ACTIVITY
Reproduce each of the following rows line by line, without altering any character.

[Data entries]
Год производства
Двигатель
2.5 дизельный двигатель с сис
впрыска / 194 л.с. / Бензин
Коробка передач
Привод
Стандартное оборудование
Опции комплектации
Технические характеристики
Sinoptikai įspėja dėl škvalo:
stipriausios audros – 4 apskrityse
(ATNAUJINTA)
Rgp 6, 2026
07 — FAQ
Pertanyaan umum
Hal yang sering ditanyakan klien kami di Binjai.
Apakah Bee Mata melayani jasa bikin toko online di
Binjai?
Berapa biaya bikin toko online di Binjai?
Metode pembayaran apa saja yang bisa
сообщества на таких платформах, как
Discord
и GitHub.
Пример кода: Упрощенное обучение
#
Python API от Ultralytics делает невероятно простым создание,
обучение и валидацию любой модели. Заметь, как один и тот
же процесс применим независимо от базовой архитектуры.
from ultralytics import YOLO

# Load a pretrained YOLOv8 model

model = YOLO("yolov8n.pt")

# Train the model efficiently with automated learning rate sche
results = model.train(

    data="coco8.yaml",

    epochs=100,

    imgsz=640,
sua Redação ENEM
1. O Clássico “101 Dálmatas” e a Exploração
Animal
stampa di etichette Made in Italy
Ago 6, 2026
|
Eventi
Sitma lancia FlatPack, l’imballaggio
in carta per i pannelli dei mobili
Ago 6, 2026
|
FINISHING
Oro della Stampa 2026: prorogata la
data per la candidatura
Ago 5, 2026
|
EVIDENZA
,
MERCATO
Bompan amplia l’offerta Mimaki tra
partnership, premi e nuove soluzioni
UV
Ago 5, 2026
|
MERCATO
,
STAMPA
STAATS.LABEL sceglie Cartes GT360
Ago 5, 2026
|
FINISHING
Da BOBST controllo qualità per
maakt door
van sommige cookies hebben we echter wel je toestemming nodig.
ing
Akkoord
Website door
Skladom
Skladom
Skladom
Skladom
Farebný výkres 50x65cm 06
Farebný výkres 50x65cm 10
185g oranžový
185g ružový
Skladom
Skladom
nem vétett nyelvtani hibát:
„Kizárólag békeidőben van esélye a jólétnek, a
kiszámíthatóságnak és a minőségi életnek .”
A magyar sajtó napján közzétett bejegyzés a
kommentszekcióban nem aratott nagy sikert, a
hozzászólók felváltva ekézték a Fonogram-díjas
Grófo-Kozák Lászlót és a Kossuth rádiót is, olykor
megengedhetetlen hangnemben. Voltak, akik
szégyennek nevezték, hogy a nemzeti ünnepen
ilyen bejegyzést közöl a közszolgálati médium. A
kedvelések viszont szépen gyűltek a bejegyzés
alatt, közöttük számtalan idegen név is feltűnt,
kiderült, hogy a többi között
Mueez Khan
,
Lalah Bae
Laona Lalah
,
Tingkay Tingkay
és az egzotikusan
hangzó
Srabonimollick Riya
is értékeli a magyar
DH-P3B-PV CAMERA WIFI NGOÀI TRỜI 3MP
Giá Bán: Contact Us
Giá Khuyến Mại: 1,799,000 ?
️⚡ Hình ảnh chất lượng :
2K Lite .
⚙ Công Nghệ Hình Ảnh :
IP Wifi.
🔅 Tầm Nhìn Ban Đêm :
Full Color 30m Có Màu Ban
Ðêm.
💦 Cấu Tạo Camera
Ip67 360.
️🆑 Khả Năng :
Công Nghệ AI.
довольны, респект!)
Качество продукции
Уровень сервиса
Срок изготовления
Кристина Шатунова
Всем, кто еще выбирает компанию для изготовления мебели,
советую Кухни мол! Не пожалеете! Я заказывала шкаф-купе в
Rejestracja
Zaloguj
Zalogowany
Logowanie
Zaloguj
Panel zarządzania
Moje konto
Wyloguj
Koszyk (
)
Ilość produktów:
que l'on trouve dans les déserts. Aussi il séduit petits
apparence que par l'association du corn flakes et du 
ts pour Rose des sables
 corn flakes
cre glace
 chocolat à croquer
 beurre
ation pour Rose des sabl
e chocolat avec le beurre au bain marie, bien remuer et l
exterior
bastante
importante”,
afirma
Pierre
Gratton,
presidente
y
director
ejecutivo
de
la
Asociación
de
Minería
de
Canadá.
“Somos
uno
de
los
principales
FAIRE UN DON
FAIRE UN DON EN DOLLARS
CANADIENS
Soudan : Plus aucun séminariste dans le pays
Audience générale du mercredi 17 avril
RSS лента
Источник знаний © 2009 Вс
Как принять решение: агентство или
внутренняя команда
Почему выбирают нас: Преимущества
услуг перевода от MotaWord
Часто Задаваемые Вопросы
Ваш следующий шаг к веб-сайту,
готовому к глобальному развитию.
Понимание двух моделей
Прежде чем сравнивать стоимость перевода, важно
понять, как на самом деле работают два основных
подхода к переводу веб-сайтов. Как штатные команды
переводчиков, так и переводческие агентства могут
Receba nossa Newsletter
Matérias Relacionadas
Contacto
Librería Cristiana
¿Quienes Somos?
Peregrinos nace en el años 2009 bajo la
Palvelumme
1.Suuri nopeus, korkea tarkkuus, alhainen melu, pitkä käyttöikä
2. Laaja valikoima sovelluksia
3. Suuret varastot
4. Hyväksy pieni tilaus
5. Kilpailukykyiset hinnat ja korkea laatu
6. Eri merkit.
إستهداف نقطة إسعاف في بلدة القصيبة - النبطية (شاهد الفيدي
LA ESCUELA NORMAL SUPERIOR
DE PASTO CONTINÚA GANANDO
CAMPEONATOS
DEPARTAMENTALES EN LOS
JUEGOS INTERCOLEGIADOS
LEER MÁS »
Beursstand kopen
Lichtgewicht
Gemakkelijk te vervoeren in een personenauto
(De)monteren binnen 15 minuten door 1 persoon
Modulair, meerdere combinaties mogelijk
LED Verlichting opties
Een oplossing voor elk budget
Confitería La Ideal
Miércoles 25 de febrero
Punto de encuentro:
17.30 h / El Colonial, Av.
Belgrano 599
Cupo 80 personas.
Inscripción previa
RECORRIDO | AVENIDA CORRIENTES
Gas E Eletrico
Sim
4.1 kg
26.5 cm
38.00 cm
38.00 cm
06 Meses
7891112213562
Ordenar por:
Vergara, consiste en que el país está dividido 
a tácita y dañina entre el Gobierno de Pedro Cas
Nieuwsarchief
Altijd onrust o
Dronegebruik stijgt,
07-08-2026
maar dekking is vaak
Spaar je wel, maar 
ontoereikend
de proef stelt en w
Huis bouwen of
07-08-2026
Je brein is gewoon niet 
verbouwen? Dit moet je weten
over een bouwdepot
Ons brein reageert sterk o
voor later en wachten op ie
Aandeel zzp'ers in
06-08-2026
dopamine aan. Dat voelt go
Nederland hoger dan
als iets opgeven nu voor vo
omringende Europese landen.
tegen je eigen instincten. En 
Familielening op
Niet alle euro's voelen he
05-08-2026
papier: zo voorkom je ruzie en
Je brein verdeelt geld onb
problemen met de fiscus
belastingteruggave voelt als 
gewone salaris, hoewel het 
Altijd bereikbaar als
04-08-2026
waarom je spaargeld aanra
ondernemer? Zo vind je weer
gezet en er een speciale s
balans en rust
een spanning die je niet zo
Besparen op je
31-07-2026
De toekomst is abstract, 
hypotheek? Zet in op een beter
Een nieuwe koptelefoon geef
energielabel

RESPONSE
Год производства
Двигатель
2.5 дизельный двигатель с сис
впрыска / 194 л.с. / Бензин
Коробка передач
Привод
Стандартное оборудование
Опции комплектации
Технические характеристики
Sinoptikai įspėja dėl škvalo:
stipriausios audros – 4 apskrityse
(ATNAUJINTA)
Rgp 6, 2026
07 — FAQ
Pertanyaan umum
Hal yang sering ditanyakan klien kami di Binjai.
Apakah Bee Mata melayani jasa bikin toko online di
Binjai?
Berapa biaya bikin toko online di Binjai?
Metode pembayaran apa saja yang bisa
сообщества на таких платформах, как
Discord
и GitHub.
Пример кода: Упрощенное обучение
#
Python API от Ultralytics делает невероятно простым создание,
обучение и валидацию любой модели. Заметь, как один и тот
же процесс применим независимо от базовой архитектуры.
from ultralytics import YOLO

# Load a pretrained YOLOv8 model

model = YOLO("yolov8n.pt")

# Train the model efficiently with automated learning rate sche
results = model.train(

    data="coco8.yaml",

    epochs=100,

    imgsz=640,
sua Redação ENEM
1. O Clássico “101 Dálmatas” e a Exploração
Animal
stampa di etichette Made in Italy
Ago 6, 2026
|
Eventi
Sitma lancia FlatPack, l’imballaggio
in carta per i pannelli dei mobili
Ago 6, 2026
|
FINISHING
Oro della Stampa 2026: prorogata la
data per la candidatura
Ago 5, 2026
|
EVIDENZA
,
MERCATO
Bompan amplia l’offerta Mimaki tra
partnership, premi e nuove soluzioni
UV
Ago 5, 2026
|
MERCATO
,
STAMPA
STAATS.LABEL sceglie Cartes GT360
Ago 5, 2026
|
FINISHING
Da BOBST controllo qualità per
maakt door
van sommige cookies hebben we echter wel je toestemming nodig.
ing
Akkoord
Website door
Skladom
Skladom
Skladom
Skladom
Farebný výkres 50x65cm 06
Farebný výkres 50x65cm 10
185g oranžový
185g ružový
Skladom
Skladom
nem vétett nyelvtani hibát:
„Kizárólag békeidőben van esélye a jólétnek, a
kiszámíthatóságnak és a minőségi életnek .”
A magyar sajtó napján közzétett bejegyzés a
kommentszekcióban nem aratott nagy sikert, a
hozzászólók felváltva ekézték a Fonogram-díjas
Grófo-Kozák Lászlót és a Kossuth rádiót is, olykor
megengedhetetlen hangnemben. Voltak, akik
szégyennek nevezték, hogy a nemzeti ünnepen
ilyen bejegyzést közöl a közszolgálati médium. A
kedvelések viszont szépen gyűltek a bejegyzés
alatt, közöttük számtalan idegen név is feltűnt,
kiderült, hogy a többi között
Mueez Khan
,
Lalah Bae
Laona Lalah
,
Tingkay Tingkay
és az egzotikusan
hangzó
Srabonimollick Riya
is értékeli a magyar
DH-P3B-PV CAMERA WIFI NGOÀI TRỜI 3MP
Giá Bán: Contact Us
Giá Khuyến Mại: 1,799,000 ?
️⚡ Hình ảnh chất lượng :
2K Lite .
⚙ Công Nghệ Hình Ảnh :
IP Wifi.
🔅 Tầm Nhìn Ban Đêm :
Full Color 30m Có Màu Ban
Ðêm.
💦 Cấu Tạo Camera
Ip67 360.
️🆑 Khả Năng :
Công Nghệ AI.
довольны, респект!)
Качество продукции
Уровень сервиса
Срок изготовления
Кристина Шатунова
Всем, кто еще выбирает компанию для изготовления мебели,
советую Кухни мол! Не пожалеете! Я заказывала шкаф-купе в
Rejestracja
Zaloguj
Zalogowany
Logowanie
Zaloguj
Panel zarządzania
Moje konto
Wyloguj
Koszyk (
)
Ilość produktów:
que l'on trouve dans les déserts. Aussi il séduit petits
apparence que par l'association du corn flakes et du 
ts pour Rose des sables
 corn flakes
cre glace
 chocolat à croquer
 beurre
ation pour Rose des sabl
e chocolat avec le beurre au bain marie, bien remuer et l
exterior
bastante
importante”,
afirma
Pierre
Gratton,
presidente
y
director
ejecutivo
de
la
Asociación
de
Minería
de
Canadá.
“Somos
uno
de
los
principales
FAIRE UN DON
FAIRE UN DON EN DOLLARS
CANADIENS
Soudan : Plus aucun séminariste dans le pays
Audience générale du mercredi 17 avril
RSS лента
Источник знаний © 2009 Вс
Как принять решение: агентство или
внутренняя команда
Почему выбирают нас: Преимущества
услуг перевода от MotaWord
Часто Задаваемые Вопросы
Ваш следующий шаг к веб-сайту,
готовому к глобальному развитию.
Понимание двух моделей
Прежде чем сравнивать стоимость перевода, важно
понять, как на самом деле работают два основных
подхода к переводу веб-сайтов. Как штатные команды
переводчиков, так и переводческие агентства могут
Receba nossa Newsletter
Matérias Relacionadas
Contacto
Librería Cristiana
¿Quienes Somos?
Peregrinos nace en el años 2009 bajo la
Palvelumme
1.Suuri nopeus, korkea tarkkuus, alhainen melu, pitkä käyttöikä
2. Laaja valikoima sovelluksia
3. Suuret varastot
4. Hyväksy pieni tilaus
5. Kilpailukykyiset hinnat ja korkea laatu
6. Eri merkit.
إستهداف نقطة إسعاف في بلدة القصيبة - النبطية (شاهد الفيدي
LA ESCUELA NORMAL SUPERIOR
DE PASTO CONTINÚA GANANDO
CAMPEONATOS
DEPARTAMENTALES EN LOS
JUEGOS INTERCOLEGIADOS
LEER MÁS »
Beursstand kopen
Lichtgewicht
Gemakkelijk te vervoeren in een personenauto
(De)monteren binnen 15 minuten door 1 persoon
Modulair, meerdere combinaties mogelijk
LED Verlichting opties
Een oplossing voor elk budget
Confitería La Ideal
Miércoles 25 de febrero
Punto de encuentro:
17.30 h / El Colonial, Av.
Belgrano 599
Cupo 80 personas.
Inscripción previa
RECORRIDO | AVENIDA CORRIENTES
Gas E Eletrico
Sim
4.1 kg
26.5 cm
38.00 cm
38.00 cm
06 Meses
7891112213562
Ordenar por:
Vergara, consiste en que el país está dividido 
a tácita y dañina entre el Gobierno de Pedro Cas
Nieuwsarchief
Altijd onrust o
Dronegebruik stijgt,
07-08-2026
maar dekking is vaak
Spaar je wel, maar 
ontoereikend
de proef stelt en w
Huis bouwen of
07-08-2026
Je brein is gewoon niet 
verbouwen? Dit moet je weten
over een bouwdepot
Ons brein reageert sterk o
voor later en wachten op ie
Aandeel zzp'ers in
06-08-2026
dopamine aan. Dat voelt go
Nederland hoger dan
als iets opgeven nu voor vo
omringende Europese landen.
tegen je eigen instincten. En 
Familielening op
Niet alle euro's voelen he
05-08-2026
papier: zo voorkom je ruzie en
Je brein verdeelt geld onb
problemen met de fiscus
belastingteruggave voelt als 
gewone salaris, hoewel het 
Altijd bereikbaar als
04-08-2026
waarom je spaargeld aanra
ondernemer? Zo vind je weer
gezet en er een speciale s
balans en rust
een spanning die je niet zo
Besparen op je
31-07-2026
De toekomst is abstract, 
hypotheek? Zet in op een beter
Een nieuwe koptelefoon geef
energielabel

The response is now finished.